Karneval in Thüringen Karneval in Thüringen: NSA-Affäre liefert Narren Futter

Wasungen/Erfurt/dpa - NSA-Abhöraffäre, zerstrittene Landesregierung und große Koalition in Berlin: Die Politik hat den Thüringer Narren in diesem Jahr wieder reichlich Futter geliefert. Nicht nur beim großen Faschingsumzug in Erfurt feierten die Karnevalisten aber vor allem sich selbst. Etwa 2.500 Aktive zogen oder rollten am Sonntag etwa zwei Stunden durch die dicht von Schaulustigen gesäumten Straßen der Erfurter Innenstadt, Unmengen von Konfetti, Luftschlangen und Bonbons rieselten unter „Erfordia Helau“ und „Hejo“-Rufen auf die Besucher herab.
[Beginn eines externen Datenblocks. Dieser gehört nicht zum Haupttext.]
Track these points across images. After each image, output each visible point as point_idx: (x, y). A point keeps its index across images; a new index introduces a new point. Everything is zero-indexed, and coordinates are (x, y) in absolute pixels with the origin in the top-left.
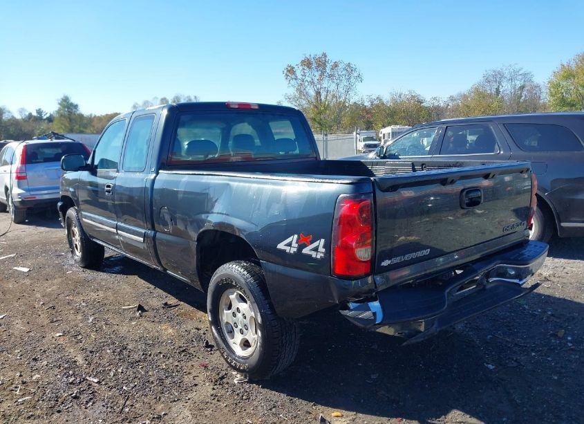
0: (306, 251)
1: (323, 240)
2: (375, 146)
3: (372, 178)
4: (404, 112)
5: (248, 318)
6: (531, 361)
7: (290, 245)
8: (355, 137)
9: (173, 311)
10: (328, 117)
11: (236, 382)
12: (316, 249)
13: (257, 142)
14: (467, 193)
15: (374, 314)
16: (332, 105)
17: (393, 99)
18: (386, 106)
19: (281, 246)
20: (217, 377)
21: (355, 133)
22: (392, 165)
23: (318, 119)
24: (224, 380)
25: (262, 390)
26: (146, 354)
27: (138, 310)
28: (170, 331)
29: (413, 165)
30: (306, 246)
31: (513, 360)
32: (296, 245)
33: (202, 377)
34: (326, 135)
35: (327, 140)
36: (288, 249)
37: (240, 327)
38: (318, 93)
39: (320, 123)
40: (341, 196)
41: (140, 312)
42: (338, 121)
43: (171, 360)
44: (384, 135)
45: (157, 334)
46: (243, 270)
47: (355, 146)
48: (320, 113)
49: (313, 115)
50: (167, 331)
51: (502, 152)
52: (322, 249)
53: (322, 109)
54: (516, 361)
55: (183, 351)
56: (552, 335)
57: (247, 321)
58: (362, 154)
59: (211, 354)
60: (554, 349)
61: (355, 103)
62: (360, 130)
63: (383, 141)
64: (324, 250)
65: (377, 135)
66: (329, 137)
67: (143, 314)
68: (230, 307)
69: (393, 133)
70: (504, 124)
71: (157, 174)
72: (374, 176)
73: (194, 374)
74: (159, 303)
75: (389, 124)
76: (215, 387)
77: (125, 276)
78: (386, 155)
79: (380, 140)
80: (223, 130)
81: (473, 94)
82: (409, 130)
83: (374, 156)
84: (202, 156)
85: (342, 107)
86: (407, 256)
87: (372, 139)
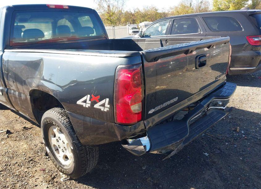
0: (97, 106)
1: (108, 100)
2: (137, 32)
3: (140, 52)
4: (149, 15)
5: (66, 143)
6: (226, 148)
7: (85, 102)
8: (128, 28)
9: (29, 132)
10: (114, 18)
11: (62, 181)
12: (103, 105)
13: (72, 30)
14: (199, 58)
15: (145, 147)
16: (116, 12)
17: (144, 9)
18: (141, 12)
19: (79, 102)
20: (50, 178)
21: (127, 25)
22: (149, 41)
23: (109, 19)
24: (55, 180)
25: (78, 185)
26: (7, 165)
27: (7, 134)
28: (25, 146)
29: (161, 41)
30: (96, 103)
31: (217, 148)
32: (90, 102)
33: (41, 179)
34: (114, 27)
35: (114, 29)
36: (84, 104)
37: (61, 148)
38: (109, 6)
39: (110, 21)
40: (118, 67)
41: (7, 135)
42: (119, 20)
43: (22, 168)
44: (141, 26)
45: (16, 149)
46: (59, 115)
47: (128, 32)
48: (110, 16)
49: (107, 17)
50: (23, 146)
51: (202, 33)
52: (107, 105)
53: (111, 14)
54: (219, 149)
55: (31, 160)
56: (234, 131)
57: (65, 145)
58: (132, 36)
59: (49, 160)
60: (237, 139)
61: (127, 11)
62: (130, 24)
63: (140, 29)
64: (109, 106)
65: (138, 26)
66: (116, 28)
67: (10, 135)
68: (55, 136)
69: (145, 25)
70: (203, 17)
71: (4, 52)
72: (142, 50)
73: (36, 177)
74: (21, 127)
75: (143, 21)
76: (49, 186)
77: (3, 110)
78: (144, 35)
79: (139, 29)
80: (52, 23)
81: (180, 6)
82: (152, 23)
83: (138, 37)
84: (34, 39)
85: (120, 13)
86: (164, 104)
87: (135, 28)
Vor allem die NSA-Abhöraffäre beflügelte die Fantasie der Motivwagenbauer. In Erfurt rollten ganze Wagenladungen als NSA-Agenten verkleideter Narren durch die Stadt und warfen fleißig Kamelle; Parolen wie „Yes we scan“, „O'zapft is“ und „Früher wachte Hammer und Sichel, heute der NSA über den deutschen Michel“ zierten die Umzugswagen.
Landesregierung kommt nicht gut weg
Wenig zimperlich gingen die Karnevalisten mit der Landesregierung um. In Anspielung auf die Versorgungsaffären um Ex-Wirtschaftsminister Matthias Machnig und den früheren Regierungssprecher Peter Zimmermann verwandelten sie Ministerpräsidentin Christine Lieberknecht in einen dukatenproduzierenden Goldesel. Auf einem anderen Wagen schmorte Lieberknecht in des Teufels Küche - sprich: beim Koalitionspartner SPD. „Humor ist, wenn man trotzdem lacht“, lautete der närrische Rat. Für die Bundesregierung hatten die Karnevalisten Empfehlungen zum Geldeintreiben parat: „Pkw-Maut auch für Fußgänger!“
Auch dem traditionell eher kommunalpolitisch geprägten Faschingsumzug in Thüringens Karnevalshochburg Wasungen hatte am Samstag die große Politik ihren Stempel aufgedrückt. Bei Sonnenschein und frühlingshaften Temperaturen zogen knapp 2000 aktive Narren in rund 90 Umzugsgruppen zwei Stunden durch die Stadt. Nach Polizeiangaben verfolgten schätzungsweise 5.000 Schaulustige das Spektakel, bei dem nicht nur die vom NSA belauschte Kanzlerin Angela Merkel in Gestalt eines Motivwagens mitrollte, sondern in Anspielung auf die Steueraffären verschiedener Prominenter auch Westen weiß gewaschen wurden. Und anders als Berlin und Brandenburg präsentierten die Südthüringer einen fertigen Hauptstadtflughafen BER mit einem aus dem Tower lächelnden Klaus Wowereit.
Auch in anderen Thüringer Orten waren die Innenstädte am Wochenende fest in Narrenhand. Nicht überall ging alles glatt: In Roßleben (Kyffhäuserkreis) gingen am Samstag die Pferde einer Faschingskutsche durch und liefen in die Zuschauermenge, wobei zwei 43 und 53 Jahre alte Frauen schwer und ein 14-jähriges Mädchen leicht verletzt wurden. Die Kutsche war zum Unfallzeitpunkt unbesetzt. Laut Polizei hatte ein Atemalkoholtest beim Kutscher 5,5 Promille Alkohol ergeben, das Ergebnis der Blutprobe stand einem Sprecher zufolge am Sonntag noch aus. In Friemar (Landkreis Gotha) rutschte am Sonntag laut Polizei eine 55-jährige Frau vom Anhänger eines Traktors und wurde leicht verletzt.